* Instructions to follow *
Identify each line in the entries below that contains the word "attached", and copy those lines.

* Source material *
════════════════════
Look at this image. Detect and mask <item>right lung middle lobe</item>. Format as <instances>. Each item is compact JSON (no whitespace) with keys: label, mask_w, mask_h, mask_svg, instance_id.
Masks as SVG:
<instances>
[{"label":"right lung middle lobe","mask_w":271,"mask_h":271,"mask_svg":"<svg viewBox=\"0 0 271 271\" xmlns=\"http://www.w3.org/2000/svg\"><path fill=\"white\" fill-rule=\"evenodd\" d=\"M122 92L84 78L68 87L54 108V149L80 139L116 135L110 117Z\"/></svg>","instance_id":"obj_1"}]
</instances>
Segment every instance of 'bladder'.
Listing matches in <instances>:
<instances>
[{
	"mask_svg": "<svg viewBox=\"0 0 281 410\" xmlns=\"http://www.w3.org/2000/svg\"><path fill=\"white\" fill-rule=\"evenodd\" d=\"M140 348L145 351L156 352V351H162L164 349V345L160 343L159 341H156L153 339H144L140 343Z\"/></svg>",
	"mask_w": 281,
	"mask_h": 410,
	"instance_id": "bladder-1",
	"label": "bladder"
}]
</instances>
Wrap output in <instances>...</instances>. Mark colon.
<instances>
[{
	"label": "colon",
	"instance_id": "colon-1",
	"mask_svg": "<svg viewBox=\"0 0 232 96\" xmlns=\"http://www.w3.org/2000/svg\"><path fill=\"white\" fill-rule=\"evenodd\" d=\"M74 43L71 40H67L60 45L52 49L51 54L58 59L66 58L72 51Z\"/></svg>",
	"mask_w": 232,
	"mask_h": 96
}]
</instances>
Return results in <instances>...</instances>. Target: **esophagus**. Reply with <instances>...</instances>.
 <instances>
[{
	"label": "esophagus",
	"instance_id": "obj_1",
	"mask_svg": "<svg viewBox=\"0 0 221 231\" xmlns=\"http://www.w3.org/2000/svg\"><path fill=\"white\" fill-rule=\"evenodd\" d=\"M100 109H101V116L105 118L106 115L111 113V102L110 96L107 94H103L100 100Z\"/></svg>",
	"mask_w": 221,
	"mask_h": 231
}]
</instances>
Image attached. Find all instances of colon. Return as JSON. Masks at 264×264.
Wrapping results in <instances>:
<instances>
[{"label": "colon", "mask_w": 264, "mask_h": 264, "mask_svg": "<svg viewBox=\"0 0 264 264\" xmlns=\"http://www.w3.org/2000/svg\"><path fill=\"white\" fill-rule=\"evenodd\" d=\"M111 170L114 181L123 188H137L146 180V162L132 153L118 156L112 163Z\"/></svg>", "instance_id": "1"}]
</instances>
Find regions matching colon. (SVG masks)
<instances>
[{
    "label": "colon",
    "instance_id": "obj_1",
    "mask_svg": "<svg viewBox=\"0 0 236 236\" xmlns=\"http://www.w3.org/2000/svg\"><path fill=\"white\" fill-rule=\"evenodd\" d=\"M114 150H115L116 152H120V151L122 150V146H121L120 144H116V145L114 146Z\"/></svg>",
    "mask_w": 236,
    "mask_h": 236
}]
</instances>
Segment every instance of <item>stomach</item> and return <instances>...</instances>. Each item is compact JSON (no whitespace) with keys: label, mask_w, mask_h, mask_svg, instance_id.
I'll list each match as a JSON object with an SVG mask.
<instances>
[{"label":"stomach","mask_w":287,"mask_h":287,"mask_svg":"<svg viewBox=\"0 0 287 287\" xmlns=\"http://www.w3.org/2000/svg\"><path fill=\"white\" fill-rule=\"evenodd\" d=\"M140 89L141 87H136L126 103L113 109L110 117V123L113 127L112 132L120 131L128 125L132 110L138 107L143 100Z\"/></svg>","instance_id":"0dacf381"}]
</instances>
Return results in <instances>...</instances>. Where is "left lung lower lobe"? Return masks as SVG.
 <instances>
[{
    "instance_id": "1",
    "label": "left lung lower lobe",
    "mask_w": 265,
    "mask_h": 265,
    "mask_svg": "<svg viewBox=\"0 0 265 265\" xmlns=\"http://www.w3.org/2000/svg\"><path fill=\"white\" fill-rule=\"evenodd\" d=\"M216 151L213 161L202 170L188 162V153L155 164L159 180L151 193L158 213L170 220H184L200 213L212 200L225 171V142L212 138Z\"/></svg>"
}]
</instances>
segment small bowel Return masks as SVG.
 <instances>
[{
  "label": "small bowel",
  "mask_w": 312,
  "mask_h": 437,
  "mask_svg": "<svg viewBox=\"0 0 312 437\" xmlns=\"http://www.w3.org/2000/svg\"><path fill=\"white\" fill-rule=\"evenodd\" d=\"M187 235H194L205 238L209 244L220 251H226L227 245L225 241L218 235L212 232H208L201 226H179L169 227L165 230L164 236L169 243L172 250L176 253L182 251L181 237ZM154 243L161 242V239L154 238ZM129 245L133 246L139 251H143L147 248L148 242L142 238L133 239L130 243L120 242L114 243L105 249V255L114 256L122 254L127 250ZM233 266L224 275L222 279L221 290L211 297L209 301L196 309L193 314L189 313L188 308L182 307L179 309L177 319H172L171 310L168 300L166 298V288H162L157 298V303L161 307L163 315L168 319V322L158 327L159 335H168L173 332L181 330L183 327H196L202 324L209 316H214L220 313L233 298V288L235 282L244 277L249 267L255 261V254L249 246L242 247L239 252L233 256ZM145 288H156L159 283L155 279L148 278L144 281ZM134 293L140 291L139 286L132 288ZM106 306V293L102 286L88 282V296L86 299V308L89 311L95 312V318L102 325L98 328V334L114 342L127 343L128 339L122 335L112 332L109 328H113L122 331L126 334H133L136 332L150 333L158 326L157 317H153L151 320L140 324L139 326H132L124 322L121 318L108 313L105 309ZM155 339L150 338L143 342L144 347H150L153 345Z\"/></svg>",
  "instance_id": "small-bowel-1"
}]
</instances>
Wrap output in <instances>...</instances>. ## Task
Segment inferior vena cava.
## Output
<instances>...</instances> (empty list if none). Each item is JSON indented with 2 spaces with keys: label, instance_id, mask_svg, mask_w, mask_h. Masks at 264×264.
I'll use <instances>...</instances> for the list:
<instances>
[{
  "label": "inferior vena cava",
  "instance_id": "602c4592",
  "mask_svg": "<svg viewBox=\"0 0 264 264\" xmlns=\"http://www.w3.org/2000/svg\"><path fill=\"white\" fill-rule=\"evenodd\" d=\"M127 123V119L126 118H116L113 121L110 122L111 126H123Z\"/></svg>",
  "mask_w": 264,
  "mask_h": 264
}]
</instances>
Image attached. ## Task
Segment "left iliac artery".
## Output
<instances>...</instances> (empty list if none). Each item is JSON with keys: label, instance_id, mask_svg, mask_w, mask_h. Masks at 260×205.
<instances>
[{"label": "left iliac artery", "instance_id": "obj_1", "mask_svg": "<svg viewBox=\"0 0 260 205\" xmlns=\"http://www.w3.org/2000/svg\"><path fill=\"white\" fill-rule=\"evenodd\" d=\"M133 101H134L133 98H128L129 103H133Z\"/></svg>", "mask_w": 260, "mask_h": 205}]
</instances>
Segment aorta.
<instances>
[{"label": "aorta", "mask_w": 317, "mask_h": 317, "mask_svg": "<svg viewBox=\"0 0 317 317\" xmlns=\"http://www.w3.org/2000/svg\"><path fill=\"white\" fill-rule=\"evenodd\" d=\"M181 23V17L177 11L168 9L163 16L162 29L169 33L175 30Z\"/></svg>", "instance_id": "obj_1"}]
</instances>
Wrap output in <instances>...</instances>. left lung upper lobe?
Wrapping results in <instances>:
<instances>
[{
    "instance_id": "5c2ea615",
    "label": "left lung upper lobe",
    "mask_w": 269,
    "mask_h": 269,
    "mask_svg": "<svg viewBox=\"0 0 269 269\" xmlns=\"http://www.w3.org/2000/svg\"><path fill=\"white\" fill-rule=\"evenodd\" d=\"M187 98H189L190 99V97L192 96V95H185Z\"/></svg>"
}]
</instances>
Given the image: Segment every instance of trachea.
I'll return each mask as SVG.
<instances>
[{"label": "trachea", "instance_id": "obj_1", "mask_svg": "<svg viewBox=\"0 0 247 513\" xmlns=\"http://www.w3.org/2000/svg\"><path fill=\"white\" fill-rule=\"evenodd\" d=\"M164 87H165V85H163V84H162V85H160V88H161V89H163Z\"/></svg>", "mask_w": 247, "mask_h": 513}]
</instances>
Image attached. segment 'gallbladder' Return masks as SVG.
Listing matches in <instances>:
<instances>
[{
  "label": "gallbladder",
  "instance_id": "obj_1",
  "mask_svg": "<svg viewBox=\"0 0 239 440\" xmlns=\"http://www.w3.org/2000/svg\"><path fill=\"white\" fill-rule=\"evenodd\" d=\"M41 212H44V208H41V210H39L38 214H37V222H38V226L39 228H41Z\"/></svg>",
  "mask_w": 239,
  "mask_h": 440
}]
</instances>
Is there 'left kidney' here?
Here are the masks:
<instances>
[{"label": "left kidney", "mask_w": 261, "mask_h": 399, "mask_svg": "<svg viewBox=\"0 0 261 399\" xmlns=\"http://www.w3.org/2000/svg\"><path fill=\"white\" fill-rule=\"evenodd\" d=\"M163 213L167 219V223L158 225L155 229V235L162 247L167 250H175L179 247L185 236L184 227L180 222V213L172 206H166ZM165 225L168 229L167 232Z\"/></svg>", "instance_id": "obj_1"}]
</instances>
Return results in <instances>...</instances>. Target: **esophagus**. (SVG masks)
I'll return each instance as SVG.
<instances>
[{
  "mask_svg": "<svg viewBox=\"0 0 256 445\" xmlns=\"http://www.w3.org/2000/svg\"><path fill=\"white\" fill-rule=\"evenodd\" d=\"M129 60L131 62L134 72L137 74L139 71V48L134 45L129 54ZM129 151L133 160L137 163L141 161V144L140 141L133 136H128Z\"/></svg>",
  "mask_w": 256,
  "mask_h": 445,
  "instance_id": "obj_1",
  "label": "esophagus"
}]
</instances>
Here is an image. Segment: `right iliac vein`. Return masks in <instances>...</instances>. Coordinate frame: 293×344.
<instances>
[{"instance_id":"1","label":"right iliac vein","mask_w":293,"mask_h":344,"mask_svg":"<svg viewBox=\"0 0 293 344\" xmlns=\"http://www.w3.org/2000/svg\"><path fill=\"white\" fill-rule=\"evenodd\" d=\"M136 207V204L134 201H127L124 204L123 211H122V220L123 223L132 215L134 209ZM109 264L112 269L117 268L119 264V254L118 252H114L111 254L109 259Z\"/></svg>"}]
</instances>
════════════════════
* Answer for the task *
Image attached. Find all instances of colon. Return as JSON. Masks at 264×264.
Image attached. ## Task
Image attached. segment 'gallbladder' Return masks as SVG.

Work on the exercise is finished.